- What you should do
Only the lines below between the one holding "in the top-left." and the one holding "49: (185, 214)", inclusive, are to be reproduced word for word; the pictures are to be left out.
▬▬▬▬▬▬
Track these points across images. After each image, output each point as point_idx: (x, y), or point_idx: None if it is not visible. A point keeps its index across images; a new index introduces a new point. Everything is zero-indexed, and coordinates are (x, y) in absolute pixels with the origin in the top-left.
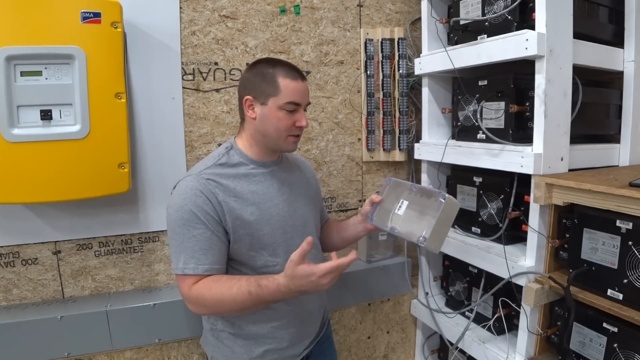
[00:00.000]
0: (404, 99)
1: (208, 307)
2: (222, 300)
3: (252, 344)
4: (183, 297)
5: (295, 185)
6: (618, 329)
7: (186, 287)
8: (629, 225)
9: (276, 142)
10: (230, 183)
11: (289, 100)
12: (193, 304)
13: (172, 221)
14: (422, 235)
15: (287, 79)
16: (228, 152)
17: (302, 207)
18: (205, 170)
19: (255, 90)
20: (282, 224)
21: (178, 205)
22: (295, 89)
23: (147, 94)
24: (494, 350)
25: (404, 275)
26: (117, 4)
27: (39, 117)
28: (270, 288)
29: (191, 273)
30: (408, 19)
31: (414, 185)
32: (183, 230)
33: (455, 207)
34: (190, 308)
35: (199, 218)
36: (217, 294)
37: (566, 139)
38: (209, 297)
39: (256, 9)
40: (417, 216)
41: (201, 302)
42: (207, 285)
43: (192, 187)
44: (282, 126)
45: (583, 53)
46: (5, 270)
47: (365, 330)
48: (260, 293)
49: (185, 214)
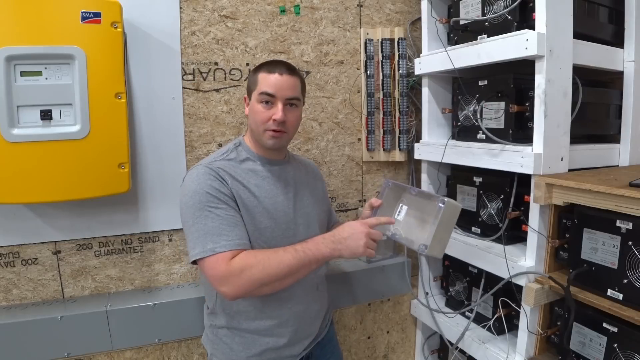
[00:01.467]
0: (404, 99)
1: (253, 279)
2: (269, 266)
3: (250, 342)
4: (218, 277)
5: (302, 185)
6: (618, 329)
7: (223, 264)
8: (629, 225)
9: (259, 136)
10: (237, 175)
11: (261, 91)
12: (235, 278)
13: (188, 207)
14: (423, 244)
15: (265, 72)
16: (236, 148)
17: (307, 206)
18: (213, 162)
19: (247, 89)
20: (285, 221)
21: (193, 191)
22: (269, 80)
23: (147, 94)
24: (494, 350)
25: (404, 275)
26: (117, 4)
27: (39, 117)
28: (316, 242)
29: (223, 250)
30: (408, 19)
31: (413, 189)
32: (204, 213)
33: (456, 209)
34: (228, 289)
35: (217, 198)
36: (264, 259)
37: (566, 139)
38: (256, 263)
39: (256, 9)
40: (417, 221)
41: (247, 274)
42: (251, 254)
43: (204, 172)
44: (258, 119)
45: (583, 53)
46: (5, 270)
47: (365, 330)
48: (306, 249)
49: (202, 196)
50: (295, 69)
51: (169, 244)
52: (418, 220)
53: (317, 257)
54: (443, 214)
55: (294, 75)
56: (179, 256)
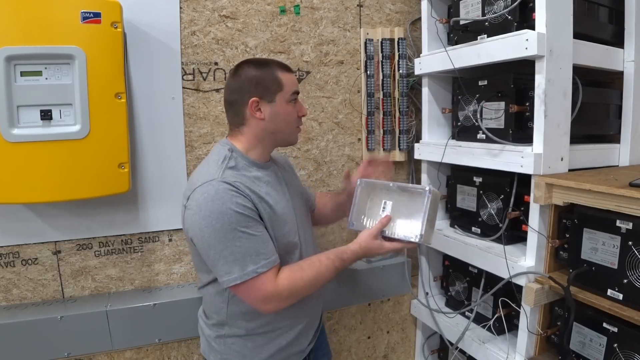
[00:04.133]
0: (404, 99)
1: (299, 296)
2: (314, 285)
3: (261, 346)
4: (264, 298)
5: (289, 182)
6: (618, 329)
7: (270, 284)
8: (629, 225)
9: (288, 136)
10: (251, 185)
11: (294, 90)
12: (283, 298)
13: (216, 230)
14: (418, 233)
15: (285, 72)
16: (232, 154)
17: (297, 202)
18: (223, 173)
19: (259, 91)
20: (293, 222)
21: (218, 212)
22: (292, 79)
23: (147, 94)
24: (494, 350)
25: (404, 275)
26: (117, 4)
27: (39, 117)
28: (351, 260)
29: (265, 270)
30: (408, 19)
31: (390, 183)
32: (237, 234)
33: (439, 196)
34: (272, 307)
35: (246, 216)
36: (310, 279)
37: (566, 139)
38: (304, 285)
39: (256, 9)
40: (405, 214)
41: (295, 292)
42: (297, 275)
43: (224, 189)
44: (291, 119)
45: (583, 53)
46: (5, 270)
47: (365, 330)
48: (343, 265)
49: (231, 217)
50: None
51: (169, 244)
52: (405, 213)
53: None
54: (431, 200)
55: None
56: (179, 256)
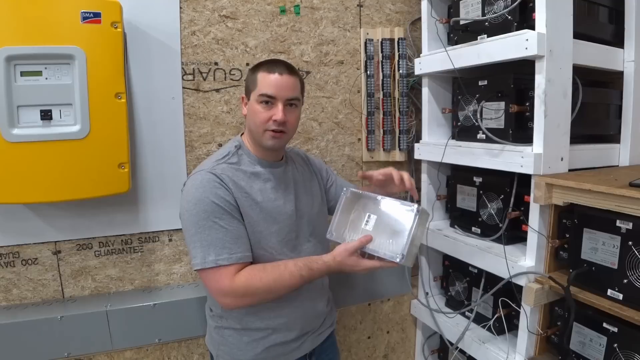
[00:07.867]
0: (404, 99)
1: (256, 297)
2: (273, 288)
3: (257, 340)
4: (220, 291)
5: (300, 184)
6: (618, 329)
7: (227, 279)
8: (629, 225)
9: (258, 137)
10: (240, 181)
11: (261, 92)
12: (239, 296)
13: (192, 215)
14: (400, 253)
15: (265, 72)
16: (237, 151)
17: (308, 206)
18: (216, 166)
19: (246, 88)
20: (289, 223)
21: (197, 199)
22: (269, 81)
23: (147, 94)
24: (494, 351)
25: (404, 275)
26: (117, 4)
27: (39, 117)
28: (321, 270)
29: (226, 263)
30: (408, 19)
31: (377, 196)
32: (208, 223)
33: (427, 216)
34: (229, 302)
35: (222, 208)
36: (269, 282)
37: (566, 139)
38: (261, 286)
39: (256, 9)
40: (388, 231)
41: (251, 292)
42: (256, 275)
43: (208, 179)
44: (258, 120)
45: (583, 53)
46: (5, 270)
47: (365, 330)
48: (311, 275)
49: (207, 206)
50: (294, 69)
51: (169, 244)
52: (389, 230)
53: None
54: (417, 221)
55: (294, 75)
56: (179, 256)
▬▬▬▬▬▬
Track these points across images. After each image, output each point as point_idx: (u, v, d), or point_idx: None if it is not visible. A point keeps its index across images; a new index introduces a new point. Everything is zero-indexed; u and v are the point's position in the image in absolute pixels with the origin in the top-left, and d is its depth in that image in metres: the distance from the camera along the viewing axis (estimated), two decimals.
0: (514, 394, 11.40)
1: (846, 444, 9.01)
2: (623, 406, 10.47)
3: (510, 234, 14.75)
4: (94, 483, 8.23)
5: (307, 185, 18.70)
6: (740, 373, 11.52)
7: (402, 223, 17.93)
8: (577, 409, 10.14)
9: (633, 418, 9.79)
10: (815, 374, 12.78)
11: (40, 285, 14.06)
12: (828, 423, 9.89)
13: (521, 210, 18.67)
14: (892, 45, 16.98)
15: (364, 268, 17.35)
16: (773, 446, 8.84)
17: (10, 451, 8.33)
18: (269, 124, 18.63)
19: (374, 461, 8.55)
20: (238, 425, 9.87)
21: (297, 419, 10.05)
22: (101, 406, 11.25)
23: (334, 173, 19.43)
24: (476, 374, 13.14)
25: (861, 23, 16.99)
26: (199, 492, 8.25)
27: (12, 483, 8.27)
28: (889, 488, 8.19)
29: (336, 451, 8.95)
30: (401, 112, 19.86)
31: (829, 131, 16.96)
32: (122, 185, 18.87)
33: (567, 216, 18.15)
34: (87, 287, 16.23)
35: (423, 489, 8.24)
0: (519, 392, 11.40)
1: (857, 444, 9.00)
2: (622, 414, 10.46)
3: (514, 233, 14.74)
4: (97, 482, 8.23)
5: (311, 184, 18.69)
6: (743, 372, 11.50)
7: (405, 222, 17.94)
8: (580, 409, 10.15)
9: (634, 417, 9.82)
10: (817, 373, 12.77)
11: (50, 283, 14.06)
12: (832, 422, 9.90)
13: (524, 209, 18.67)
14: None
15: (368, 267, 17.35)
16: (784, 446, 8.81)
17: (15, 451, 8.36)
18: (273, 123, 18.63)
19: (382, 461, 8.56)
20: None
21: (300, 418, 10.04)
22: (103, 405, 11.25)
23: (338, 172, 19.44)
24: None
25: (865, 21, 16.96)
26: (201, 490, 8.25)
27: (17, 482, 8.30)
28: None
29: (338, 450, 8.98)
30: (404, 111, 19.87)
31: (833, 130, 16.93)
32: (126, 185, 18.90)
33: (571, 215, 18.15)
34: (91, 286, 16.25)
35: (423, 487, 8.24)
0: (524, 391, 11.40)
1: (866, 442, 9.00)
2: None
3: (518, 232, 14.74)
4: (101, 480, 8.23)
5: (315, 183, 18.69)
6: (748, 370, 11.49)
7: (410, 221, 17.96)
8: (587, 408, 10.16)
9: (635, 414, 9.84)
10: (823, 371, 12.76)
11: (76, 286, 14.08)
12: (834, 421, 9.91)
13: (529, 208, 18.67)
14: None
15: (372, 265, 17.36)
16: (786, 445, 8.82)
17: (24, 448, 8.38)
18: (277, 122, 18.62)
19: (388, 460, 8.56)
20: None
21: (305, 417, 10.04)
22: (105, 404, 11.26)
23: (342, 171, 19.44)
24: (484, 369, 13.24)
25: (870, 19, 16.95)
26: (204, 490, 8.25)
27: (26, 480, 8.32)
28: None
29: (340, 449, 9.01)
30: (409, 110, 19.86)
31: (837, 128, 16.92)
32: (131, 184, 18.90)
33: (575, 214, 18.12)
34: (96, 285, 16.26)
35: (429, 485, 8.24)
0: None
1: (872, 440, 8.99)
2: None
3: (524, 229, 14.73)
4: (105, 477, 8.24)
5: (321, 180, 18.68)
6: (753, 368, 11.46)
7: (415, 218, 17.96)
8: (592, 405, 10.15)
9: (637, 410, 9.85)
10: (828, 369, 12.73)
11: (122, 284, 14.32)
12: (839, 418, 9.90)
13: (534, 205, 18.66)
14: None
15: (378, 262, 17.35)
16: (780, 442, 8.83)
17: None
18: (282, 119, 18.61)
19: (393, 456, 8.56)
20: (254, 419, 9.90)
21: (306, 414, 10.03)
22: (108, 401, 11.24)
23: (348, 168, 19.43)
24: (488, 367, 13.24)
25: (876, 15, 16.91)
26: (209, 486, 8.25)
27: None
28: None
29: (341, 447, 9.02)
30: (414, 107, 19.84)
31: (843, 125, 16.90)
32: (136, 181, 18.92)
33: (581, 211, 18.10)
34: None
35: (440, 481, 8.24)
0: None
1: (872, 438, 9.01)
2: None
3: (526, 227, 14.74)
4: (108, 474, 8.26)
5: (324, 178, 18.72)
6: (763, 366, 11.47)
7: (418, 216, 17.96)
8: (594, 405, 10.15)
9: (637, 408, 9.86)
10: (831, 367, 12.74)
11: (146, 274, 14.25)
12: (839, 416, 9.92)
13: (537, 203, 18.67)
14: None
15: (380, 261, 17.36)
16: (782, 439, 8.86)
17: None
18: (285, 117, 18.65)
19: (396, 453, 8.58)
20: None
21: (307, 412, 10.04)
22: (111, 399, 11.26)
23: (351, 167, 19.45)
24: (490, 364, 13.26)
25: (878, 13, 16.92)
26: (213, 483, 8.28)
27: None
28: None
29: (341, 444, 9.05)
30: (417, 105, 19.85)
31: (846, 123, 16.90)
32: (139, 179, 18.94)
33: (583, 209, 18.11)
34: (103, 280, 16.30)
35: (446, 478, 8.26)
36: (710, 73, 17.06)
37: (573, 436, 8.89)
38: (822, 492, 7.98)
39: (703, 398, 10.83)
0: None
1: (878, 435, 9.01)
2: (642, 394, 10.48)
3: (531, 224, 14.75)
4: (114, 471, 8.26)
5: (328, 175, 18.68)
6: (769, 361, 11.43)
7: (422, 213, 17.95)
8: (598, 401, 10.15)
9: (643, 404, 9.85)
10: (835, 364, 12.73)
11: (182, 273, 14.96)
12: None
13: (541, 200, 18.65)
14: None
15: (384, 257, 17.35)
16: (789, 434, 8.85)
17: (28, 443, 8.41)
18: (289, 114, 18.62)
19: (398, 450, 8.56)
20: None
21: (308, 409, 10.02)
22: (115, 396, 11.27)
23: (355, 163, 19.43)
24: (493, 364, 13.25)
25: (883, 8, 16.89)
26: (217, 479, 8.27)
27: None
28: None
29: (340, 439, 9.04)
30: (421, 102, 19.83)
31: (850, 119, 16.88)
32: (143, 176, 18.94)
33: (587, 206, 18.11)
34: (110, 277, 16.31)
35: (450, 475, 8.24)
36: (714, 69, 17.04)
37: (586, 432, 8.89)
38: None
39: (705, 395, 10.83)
▬▬▬▬▬▬
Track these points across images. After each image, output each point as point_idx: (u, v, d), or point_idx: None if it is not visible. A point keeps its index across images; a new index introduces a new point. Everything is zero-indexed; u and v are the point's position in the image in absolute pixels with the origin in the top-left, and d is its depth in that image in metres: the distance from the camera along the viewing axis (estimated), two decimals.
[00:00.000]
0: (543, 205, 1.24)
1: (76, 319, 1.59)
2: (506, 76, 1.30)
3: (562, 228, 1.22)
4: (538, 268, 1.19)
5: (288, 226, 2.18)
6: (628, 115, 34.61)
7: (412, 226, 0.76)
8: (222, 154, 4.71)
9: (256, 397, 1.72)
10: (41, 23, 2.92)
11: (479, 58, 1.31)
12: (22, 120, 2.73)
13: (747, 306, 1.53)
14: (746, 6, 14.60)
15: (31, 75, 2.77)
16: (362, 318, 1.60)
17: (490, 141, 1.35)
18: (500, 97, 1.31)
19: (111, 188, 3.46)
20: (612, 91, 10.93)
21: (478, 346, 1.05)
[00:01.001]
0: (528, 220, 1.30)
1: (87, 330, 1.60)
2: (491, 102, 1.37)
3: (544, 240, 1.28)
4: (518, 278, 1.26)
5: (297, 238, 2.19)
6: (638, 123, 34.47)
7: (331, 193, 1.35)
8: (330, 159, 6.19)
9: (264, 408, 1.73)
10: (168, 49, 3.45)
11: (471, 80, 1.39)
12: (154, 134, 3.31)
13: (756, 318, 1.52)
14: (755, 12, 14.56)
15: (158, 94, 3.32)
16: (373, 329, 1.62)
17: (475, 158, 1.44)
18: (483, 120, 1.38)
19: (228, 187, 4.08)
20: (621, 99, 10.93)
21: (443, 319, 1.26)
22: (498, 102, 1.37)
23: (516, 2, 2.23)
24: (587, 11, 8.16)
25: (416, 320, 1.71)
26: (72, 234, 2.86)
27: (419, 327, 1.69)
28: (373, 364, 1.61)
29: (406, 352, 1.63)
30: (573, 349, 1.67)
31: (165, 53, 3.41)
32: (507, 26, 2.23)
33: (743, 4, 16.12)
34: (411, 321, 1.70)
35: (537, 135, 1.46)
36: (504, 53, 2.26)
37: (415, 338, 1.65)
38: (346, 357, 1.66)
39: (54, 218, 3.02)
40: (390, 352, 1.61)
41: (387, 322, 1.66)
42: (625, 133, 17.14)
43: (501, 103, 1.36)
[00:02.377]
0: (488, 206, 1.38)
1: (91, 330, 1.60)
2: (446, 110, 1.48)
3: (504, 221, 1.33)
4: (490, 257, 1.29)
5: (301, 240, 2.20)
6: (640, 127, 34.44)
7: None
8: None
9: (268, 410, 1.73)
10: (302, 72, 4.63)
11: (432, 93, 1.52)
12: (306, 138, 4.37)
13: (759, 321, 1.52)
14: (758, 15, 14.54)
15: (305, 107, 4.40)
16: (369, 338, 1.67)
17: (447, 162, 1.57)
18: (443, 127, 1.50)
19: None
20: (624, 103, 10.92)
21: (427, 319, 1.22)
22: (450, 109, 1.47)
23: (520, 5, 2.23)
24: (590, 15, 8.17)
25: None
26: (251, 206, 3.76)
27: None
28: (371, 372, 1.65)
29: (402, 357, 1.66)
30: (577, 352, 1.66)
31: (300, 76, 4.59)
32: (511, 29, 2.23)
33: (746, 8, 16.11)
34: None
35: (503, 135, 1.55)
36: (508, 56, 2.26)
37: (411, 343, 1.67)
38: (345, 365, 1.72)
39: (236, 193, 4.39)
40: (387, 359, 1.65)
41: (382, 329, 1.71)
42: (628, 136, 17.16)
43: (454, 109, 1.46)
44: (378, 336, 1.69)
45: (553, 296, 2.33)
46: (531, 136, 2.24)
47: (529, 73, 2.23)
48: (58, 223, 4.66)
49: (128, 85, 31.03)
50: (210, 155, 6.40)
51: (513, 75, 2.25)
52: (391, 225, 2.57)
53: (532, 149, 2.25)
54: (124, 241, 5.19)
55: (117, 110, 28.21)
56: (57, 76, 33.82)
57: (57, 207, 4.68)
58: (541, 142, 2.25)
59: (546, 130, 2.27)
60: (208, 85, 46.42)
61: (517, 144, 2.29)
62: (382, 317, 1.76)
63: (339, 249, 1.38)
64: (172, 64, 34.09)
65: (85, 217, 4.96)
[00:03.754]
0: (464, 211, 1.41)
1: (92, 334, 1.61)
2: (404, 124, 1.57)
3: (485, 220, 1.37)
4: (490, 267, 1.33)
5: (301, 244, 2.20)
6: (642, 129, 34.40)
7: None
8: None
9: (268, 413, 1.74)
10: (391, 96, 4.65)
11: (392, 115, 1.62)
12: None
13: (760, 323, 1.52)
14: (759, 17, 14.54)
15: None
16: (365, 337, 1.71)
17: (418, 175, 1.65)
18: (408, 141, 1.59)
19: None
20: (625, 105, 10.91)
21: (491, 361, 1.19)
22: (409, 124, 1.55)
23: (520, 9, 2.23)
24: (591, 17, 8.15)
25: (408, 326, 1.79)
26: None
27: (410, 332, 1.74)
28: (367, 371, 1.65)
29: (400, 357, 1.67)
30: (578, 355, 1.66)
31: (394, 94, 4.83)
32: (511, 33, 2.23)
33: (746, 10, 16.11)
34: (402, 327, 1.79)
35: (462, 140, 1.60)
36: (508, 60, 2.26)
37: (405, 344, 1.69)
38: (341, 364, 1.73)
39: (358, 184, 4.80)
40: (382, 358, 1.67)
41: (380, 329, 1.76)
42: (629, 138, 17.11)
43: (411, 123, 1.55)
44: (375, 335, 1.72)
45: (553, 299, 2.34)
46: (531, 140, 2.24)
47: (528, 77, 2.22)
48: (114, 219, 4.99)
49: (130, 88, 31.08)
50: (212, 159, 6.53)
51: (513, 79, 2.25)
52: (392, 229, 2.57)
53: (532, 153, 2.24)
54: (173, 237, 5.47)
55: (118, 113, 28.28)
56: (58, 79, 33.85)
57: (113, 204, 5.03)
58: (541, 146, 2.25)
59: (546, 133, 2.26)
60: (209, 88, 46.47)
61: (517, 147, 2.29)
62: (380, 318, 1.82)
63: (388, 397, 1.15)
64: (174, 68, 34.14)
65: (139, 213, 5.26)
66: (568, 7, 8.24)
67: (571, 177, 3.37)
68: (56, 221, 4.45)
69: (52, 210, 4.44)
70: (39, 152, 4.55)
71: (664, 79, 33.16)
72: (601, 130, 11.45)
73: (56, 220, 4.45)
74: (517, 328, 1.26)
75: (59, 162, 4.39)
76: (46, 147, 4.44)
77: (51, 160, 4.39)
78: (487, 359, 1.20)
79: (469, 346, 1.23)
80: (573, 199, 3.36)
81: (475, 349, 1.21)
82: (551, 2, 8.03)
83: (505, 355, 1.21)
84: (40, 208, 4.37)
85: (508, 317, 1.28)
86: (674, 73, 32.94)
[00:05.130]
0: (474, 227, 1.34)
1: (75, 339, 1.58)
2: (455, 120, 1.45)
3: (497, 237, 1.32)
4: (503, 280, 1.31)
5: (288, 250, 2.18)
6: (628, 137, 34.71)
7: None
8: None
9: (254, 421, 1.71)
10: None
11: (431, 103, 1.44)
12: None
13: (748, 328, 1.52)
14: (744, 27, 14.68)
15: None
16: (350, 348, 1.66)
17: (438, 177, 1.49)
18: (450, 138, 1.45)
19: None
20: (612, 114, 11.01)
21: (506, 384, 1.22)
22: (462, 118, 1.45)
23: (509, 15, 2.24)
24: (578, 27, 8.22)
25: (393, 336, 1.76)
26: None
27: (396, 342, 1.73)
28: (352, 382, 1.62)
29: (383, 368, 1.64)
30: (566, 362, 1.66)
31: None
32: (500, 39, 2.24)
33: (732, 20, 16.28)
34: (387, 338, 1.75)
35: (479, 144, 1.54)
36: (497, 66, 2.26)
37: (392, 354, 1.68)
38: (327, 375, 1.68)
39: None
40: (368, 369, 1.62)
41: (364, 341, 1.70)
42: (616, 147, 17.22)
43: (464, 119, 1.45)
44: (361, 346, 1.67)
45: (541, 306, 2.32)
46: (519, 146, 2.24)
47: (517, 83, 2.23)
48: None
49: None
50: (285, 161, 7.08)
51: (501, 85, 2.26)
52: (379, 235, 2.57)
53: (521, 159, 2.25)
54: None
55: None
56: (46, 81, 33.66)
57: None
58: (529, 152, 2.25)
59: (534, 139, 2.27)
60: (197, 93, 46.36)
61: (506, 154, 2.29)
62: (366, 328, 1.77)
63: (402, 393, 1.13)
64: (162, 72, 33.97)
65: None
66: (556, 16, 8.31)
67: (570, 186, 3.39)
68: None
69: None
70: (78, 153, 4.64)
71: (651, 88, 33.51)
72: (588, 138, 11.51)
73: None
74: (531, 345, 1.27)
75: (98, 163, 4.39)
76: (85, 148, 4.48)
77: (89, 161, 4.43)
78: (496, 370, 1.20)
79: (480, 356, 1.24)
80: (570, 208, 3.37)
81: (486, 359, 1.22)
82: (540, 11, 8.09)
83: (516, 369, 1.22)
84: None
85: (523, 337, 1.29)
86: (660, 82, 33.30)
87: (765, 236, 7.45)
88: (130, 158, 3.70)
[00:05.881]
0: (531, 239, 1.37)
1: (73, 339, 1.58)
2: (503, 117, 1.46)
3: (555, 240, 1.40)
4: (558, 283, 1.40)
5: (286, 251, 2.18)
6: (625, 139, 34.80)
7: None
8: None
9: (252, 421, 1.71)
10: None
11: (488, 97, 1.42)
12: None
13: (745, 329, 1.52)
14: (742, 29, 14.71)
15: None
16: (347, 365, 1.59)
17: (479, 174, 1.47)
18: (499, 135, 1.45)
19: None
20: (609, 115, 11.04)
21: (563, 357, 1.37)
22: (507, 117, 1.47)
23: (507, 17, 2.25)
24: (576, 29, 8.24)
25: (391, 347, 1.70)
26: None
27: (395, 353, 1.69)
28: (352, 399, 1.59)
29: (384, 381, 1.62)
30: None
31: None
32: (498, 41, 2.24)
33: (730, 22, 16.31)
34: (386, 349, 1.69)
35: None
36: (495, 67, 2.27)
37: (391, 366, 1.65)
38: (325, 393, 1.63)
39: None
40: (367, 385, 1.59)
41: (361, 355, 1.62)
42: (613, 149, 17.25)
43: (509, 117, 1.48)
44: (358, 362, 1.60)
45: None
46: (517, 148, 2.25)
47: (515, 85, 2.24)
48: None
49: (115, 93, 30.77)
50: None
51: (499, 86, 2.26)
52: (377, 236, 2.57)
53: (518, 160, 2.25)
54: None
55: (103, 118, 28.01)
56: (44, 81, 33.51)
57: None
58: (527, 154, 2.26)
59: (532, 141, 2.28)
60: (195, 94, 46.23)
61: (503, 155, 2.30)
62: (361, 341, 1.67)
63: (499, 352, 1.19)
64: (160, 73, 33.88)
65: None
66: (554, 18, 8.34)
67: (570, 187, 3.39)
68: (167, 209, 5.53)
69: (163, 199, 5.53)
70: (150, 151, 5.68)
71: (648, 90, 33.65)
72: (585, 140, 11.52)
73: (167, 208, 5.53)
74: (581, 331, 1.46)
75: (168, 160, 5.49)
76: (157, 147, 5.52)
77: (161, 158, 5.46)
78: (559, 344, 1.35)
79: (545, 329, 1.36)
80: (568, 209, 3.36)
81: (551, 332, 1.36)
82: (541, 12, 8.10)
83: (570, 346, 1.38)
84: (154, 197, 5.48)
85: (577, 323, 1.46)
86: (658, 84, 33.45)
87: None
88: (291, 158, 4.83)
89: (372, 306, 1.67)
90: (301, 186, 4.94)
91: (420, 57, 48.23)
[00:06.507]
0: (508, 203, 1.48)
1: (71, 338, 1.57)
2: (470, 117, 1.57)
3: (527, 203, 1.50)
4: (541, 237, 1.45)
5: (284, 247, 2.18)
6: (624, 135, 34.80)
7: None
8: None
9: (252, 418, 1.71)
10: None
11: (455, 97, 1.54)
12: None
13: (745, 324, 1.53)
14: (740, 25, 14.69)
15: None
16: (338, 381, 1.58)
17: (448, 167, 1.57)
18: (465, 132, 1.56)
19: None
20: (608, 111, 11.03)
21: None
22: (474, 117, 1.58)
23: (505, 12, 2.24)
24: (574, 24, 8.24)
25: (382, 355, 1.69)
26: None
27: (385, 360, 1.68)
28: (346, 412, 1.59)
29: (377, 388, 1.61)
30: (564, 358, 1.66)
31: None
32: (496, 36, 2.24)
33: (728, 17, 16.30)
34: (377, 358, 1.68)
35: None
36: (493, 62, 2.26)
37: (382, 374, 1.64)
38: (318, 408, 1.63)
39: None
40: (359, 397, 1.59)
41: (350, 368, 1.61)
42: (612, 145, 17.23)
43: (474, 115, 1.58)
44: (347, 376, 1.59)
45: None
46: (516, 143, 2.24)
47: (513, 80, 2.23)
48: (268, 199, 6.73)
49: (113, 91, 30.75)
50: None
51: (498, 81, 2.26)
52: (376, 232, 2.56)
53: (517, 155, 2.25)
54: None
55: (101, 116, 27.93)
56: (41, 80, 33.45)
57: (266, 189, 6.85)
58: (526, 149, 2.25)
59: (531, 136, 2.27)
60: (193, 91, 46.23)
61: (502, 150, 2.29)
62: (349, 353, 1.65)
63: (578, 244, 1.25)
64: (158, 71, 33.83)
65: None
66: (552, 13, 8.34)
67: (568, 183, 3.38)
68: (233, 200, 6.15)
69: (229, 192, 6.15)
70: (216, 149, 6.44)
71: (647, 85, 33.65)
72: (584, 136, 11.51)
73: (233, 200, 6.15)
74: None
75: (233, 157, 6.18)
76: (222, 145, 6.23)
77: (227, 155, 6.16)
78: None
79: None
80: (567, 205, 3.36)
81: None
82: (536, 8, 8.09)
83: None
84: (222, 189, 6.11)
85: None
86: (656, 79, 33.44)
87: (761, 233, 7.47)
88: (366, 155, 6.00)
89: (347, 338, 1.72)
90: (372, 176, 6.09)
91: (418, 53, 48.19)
▬▬▬▬▬▬
- Output for this exercise
Track these points across images. After each image, output each point as point_idx: (x, y), or point_idx: None if it is not visible. A point keeps its index across images; a new index introduces a new point. Everything is zero-indexed, and coordinates are (x, y) in absolute pixels with the origin in the top-left.
[00:00.000]
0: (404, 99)
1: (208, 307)
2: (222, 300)
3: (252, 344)
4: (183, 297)
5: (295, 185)
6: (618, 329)
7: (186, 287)
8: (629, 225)
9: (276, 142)
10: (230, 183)
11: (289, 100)
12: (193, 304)
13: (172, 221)
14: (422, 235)
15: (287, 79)
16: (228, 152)
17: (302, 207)
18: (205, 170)
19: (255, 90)
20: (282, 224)
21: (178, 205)
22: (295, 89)
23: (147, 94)
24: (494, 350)
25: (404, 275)
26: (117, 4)
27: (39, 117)
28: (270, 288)
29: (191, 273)
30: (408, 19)
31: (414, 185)
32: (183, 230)
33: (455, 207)
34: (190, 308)
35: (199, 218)
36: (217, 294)
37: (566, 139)
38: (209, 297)
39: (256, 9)
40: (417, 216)
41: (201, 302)
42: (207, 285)
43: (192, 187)
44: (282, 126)
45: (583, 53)
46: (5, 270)
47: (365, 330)
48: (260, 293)
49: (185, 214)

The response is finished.